Dr. Baker's opinion is based upon, inter alia, his reviewof the Complaint, Plaintiff's Bill of Particulars, Plaintiff's pertinent medical records, several deposition transcripts, and the affidavits of Nurse Yastrub and Dr. Vullo.
Much of Dr. Baker's affidavit addresses Plaintiff's contention that Defendant failed to properly assess the condition of Decedent's skin including that, neither a Braden analysis was performed, nor a skin care plan implemented. However, these contentions are belied by the record: Defendant performed a Braden Scale Analysis and developed a skin care plan upon Decedent's admission to the Facility (NYSCEF Doc. No. 22, p. 99). Dr. Baker missed and/or overlooked these critically important facts, necessarily leading the Court to reject his opinion on these issues.

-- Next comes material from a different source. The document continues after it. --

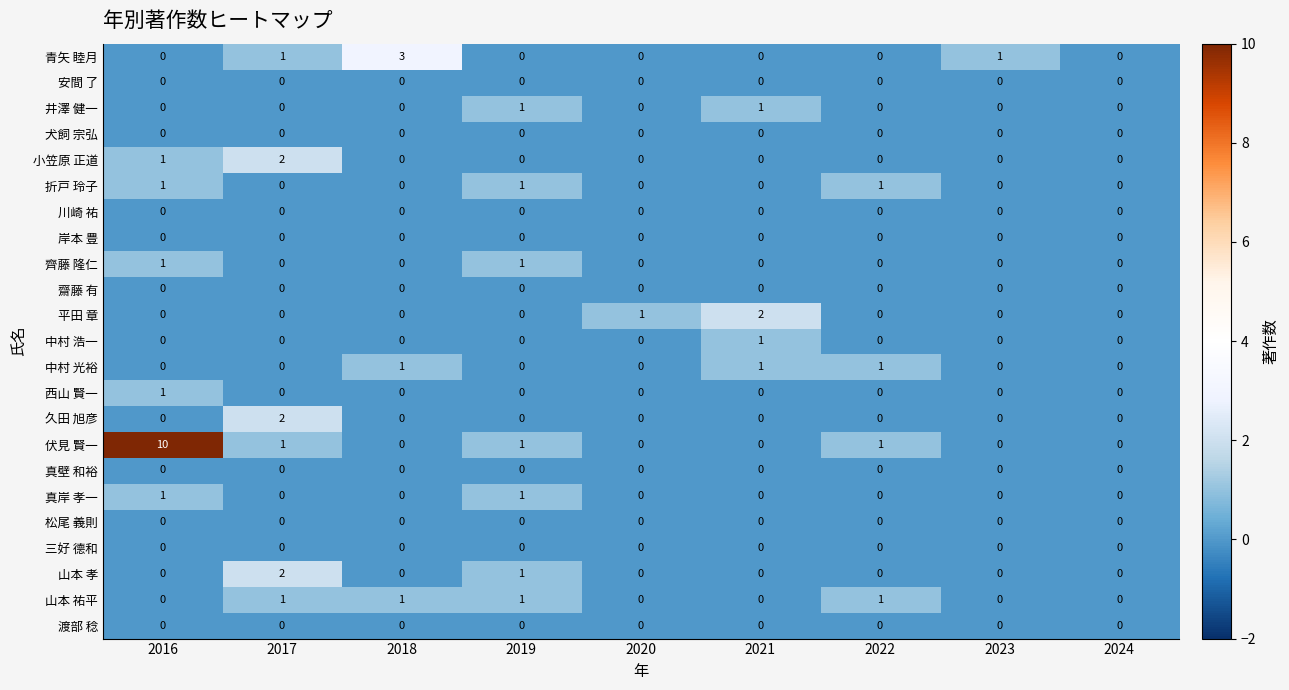

What is the total value across all series at 2021?

5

Dr. Baker opines further that Decedent's nutritional and fluid intakes were inadequate. However, the record reflects that Decedent suffered from moderate oral dysphagia, which interfered with his ability to swallow, making eating difficult. Defendant's physician and speech language therapist recognized these limitations and placed Decedent on a suitable therapeutic diet. Defendant monitored dietary compliance and any changes in tolerance were noted in order to adjust Decedent's diet to accommodate the dysphagia (NYSCEF Doc. No. 22, pp. 295, 299, 306, 308; NYSCEF Doc. No. 14, ¶23).
In addition, upon admission to the Facility, Decedent also suffered from hyponatremia. According to the Mayo Clinic,
[h]yponatremia occurs when the concentration of sodium in your blood is abnormally low. Sodium is an electrolyte, and it helps regulate the amount of water that's in and around your cells. In hyponatremia, one or more factors - ranging from an underlying medical condition to drinking too much water - cause the sodium in your body to become diluted. When this happens, your body's water levels rise, and your cells begin to swell. This swelling can cause many health problems, from mild to life-threatening.

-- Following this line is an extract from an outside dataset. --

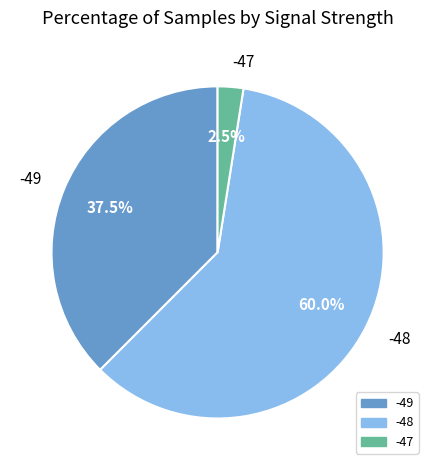

What is the largest slice in the pie chart?

-48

Hyponatremia treatment is aimed at resolving the underlying condition. Depending on the cause of hyponatremia, you may simply need to cut back on how much you drink. In other cases of hyponatremia, you may need intravenous electrolyte solutions and medications (www.mayoclinic.org/diseases-conditions/hyponatremia/symptoms-causes/syc-20373711 ).

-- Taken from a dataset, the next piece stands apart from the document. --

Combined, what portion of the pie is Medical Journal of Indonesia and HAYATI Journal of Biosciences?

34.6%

Such electrolyte imbalance was caused by Decedent's co-mordities and complicated by repeated chemotherapy treatments, all of which adversely affected his sodium levels. However, Decedent's fluid intake was continuously monitored and, when found to be inadequate, appropriate adjustments were made (NYSCEF Doc. No. 22, pp. 295-315; NYSCEF Doc. No. 14; ¶23).
While the record reflects a few instances where Decedent was found to be malnourished and improperly hydrated, it also establishes that Defendant continuously and properly monitored Decedent and made adjustments to his fluid and food intake to address them. Dr. Baker focuses on these instances in a vacuum and out of context, by failing to also note that immediately following theses incidents Defendant made appropriate adjustments based on its regular monitoring.
In light of the foregoing, Plaintiff has failed to submit evidence in admissible form to create a material issue of fact sufficient to defeat summary judgment.
Accordingly, it is hereby,
ORDERED, that Defendant's motion for summary judgment is granted, and the [*4]Complaint is hereby dismissed.
This constitutes the Decision and Order of this Court. Submission of an order by the parties is not necessary. The delivery of a copy of this Decision and Order by this Court shall not constitute notice of entry.